The European Union is looking for a new Asia chief to steer its changing China policy, with veteran official Gunnar Wiegand set to retire on Thursday.

The bloc’s External Access Service (EEAS), its de facto foreign office, has narrowed the search to three candidates, according to three senior sources, as it seeks to appoint its first new managing director for Asia and the Pacific since 2016.

The Post can reveal that the three candidates are Paola Pampaloni, Niclas Kvarnström and Baiba Braže.

Pampaloni is Wiegand’s long-time deputy in the EEAS who, like her departing boss, is popular with the rank and file and among the Asia policy community in Brussels. Her appointment could be seen as a vote for continuity at a time of great flux in the EU-China relationship.

As part of Wiegand’s team since 2017, the Italian Pampaloni has helped promote a more muscular EU approach to an increasingly assertive China under President Xi Jinping.

Kvarnström, the head of the Asia and the Pacific department at the Swedish ministry of foreign affairs, is another familiar face in the policy arena. Previously the Swedish ambassador to Singapore, he also worked as a diplomat in Beijing and New York and studied Chinese at Oxford University in the 1990s.

When Sweden held the EU’s rotating presidency this year, the government made the Indo-Pacific a priority foreign policy focus. Kvarnström was heavily involved in organising an Indo-Pacific forum in Stockholm attended by foreign ministers from India, Japan, South Korea and others.

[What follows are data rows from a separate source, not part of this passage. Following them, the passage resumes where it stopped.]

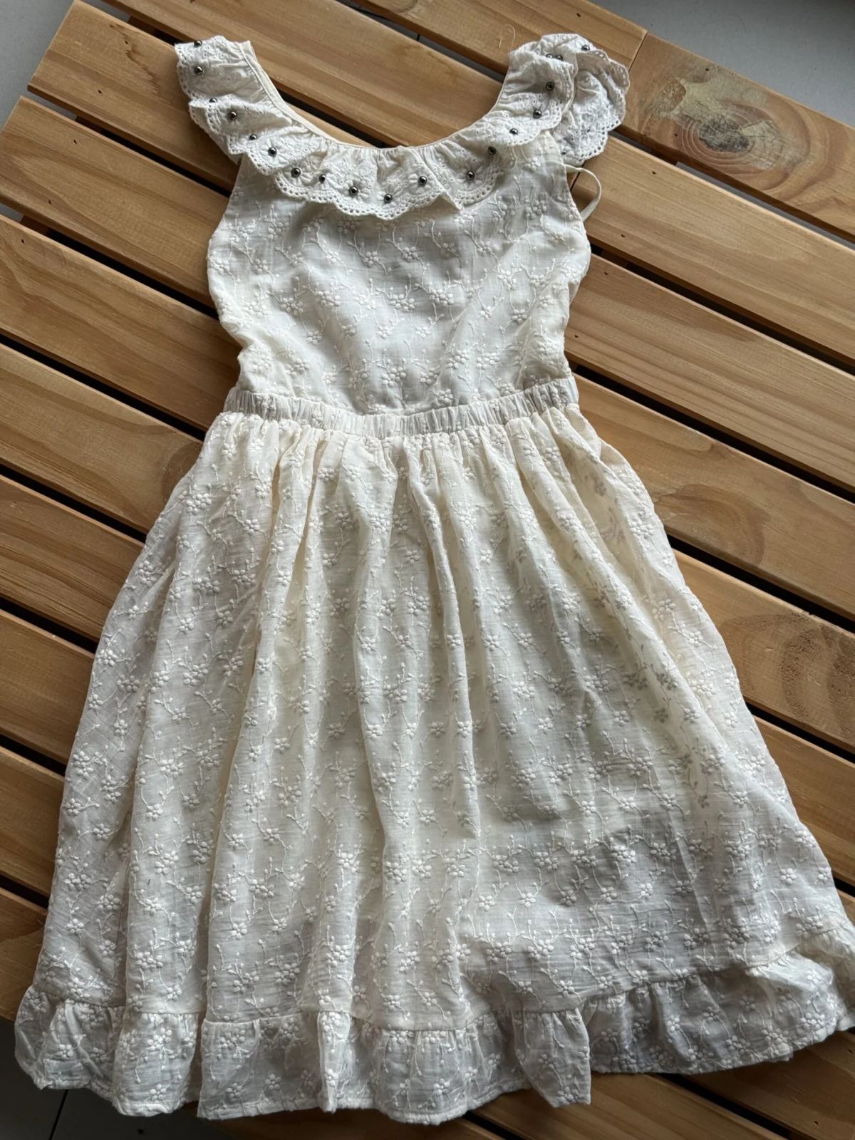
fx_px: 1581
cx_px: 428
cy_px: 570
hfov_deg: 30.3
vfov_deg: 39.7
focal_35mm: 48
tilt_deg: -83.3
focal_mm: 6.76
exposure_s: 1/215
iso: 50
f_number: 1.78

raže, the third candidate, is a seasoned Latvian diplomat who recently completed a three-year stint as deputy secretary general for public policy at Nato at a time when the defence alliance pivoted for the first time towards China. Braže has no direct experience working on Asia however, and could be viewed as a wild card in that respect.

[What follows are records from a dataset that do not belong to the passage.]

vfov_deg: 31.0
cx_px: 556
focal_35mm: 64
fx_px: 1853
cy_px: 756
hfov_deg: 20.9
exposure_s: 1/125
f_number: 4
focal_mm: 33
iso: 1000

People who have worked with her described her as a steady pair of hands who came of age in Soviet-era Latvia. “She knows well how autocratic regimes operate, this could come in useful,” said one former colleague.

Whoever takes the role will have big shoes to fill. Wiegand has become synonymous with a fast evolving EU-China policy. As the EEAS’ top Asia official, he has pushed for a more realistic approach to China and is a proponent of de-risking ties with the world’s second largest economy, but maintains that engagement is crucial. Through a series of internal papers, the EEAS has urged member states to be less naive on China and to reduce their economic exposure in key areas.

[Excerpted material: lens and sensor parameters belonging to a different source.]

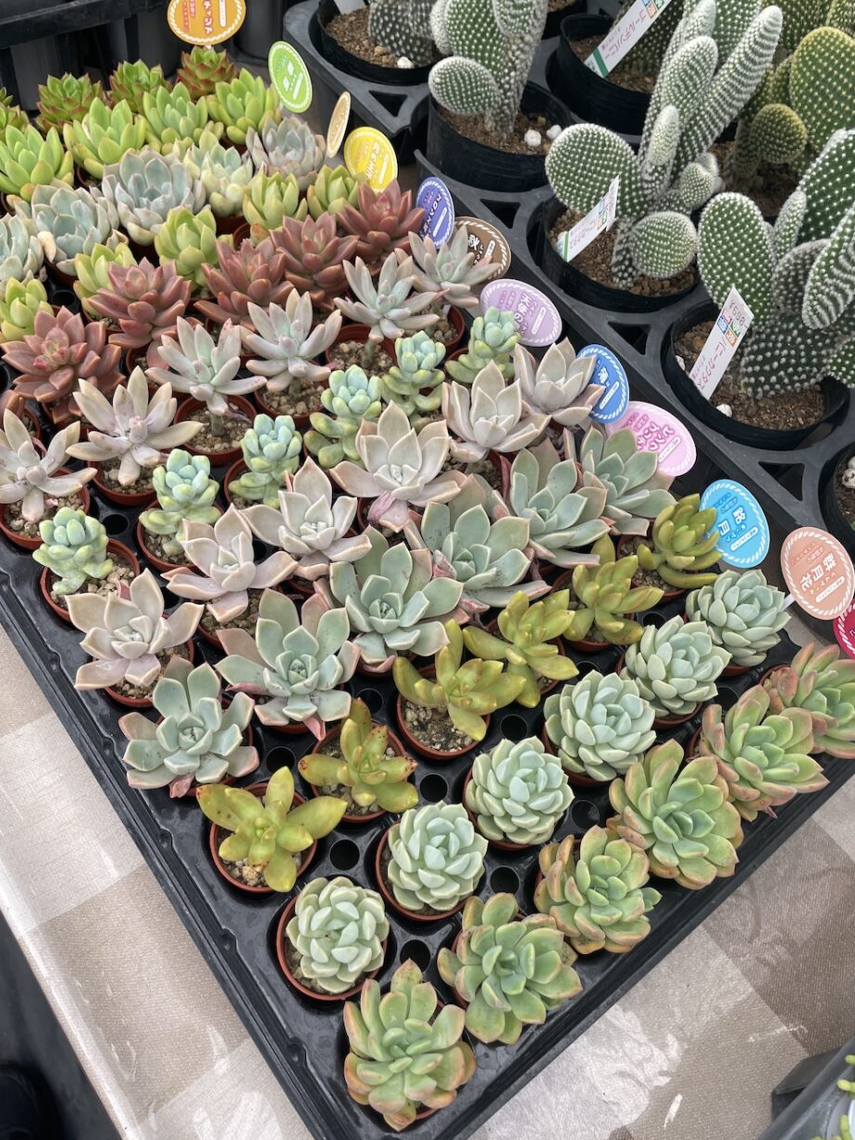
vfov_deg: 65.3
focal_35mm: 27
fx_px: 890
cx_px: 423
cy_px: 558
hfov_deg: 51.3
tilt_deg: -59.1
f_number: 1.6
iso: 32
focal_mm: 4.2
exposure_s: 1/312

It was under his leadership that the bloc adopted its three-pronged China policy in 2019, where it considered it simultaneously as a partner, competitor and systemic rival. In 2021, in response to reported human rights violations in Xinjiang, he oversaw the first sanctions on Chinese officials since Beijing’s violent crackdown on pro-democracy protesters in Tiananmen Square in 1989.

One official who worked closely with him over the years described him as the “high priest” of EU-China policy. A senior diplomat worried that his departure at the second time of asking – he was persuaded to stay an extra year when he reached retirement age last summer – would leave a huge void at a time when leadership on the evolving China strategy was crucial.

There was a danger initiatives such as the economic security strategy – better known as “de-risking” – would become “rudderless”, said the senior diplomat, pointing to a series of high-profile exits and the looming European elections next year.

A year out from elections, the departure lounge is already filling up.

The diplomat pointed to the exits of the EU’s competition chief Margrethe Vestager – a key player in the de-risking strategy – who is seeking the top job at the European Investment Bank, Abigaël Vasselier, who left as deputy head of the EEAS’ China desk to join the Mercator Institute of China Studies, a German think tank, and influential lawmaker Reinhard Buetikofer – often a thorn in the side of EU bureaucracy but a well-respected voice on China policy – who will retire before next year’s elections.

All the while, European Commission President Ursula von der Leyen must get the bloc’s 27 member states on board with her de-risking policy that would see more export controls applied to China, along with restrictions on which sectors of the Chinese economy European companies can invest their capital.

“That’s a lot of institutional knowledge [to be lost], who is going to steer the strategy? You can’t do it without a strong EEAS,” the diplomat said.

Member states have so far given the policy proposal a lukewarm response. Some would prefer to avoid even discussing it and at major EU meetings it has been among the first things sacrificed from the agenda when time is in short supply. In ambassadors’ meetings in Brussels through the summer, China was discussed only once: in relation to the Brics summit in South Africa last week.

Before the break, German diplomats said their foreign minister was excited to present the new China strategy to counterparts, but as Ukraine talks rumbled on, Beijing got bumped off the agenda yet again.

In private meetings, major powers such as Germany and Italy have pushed back against the idea of EU screening investments into China, despite agreeing to do so at a G7 level, where they are both members, officials said.

France is on board with the concept of economic security. Privately, its diplomats say it is about time Brussels caught up with the French’s long-held love of industrial policy. But Paris is reluctant to give the European Commission more power when it comes to issues such as export controls and national security.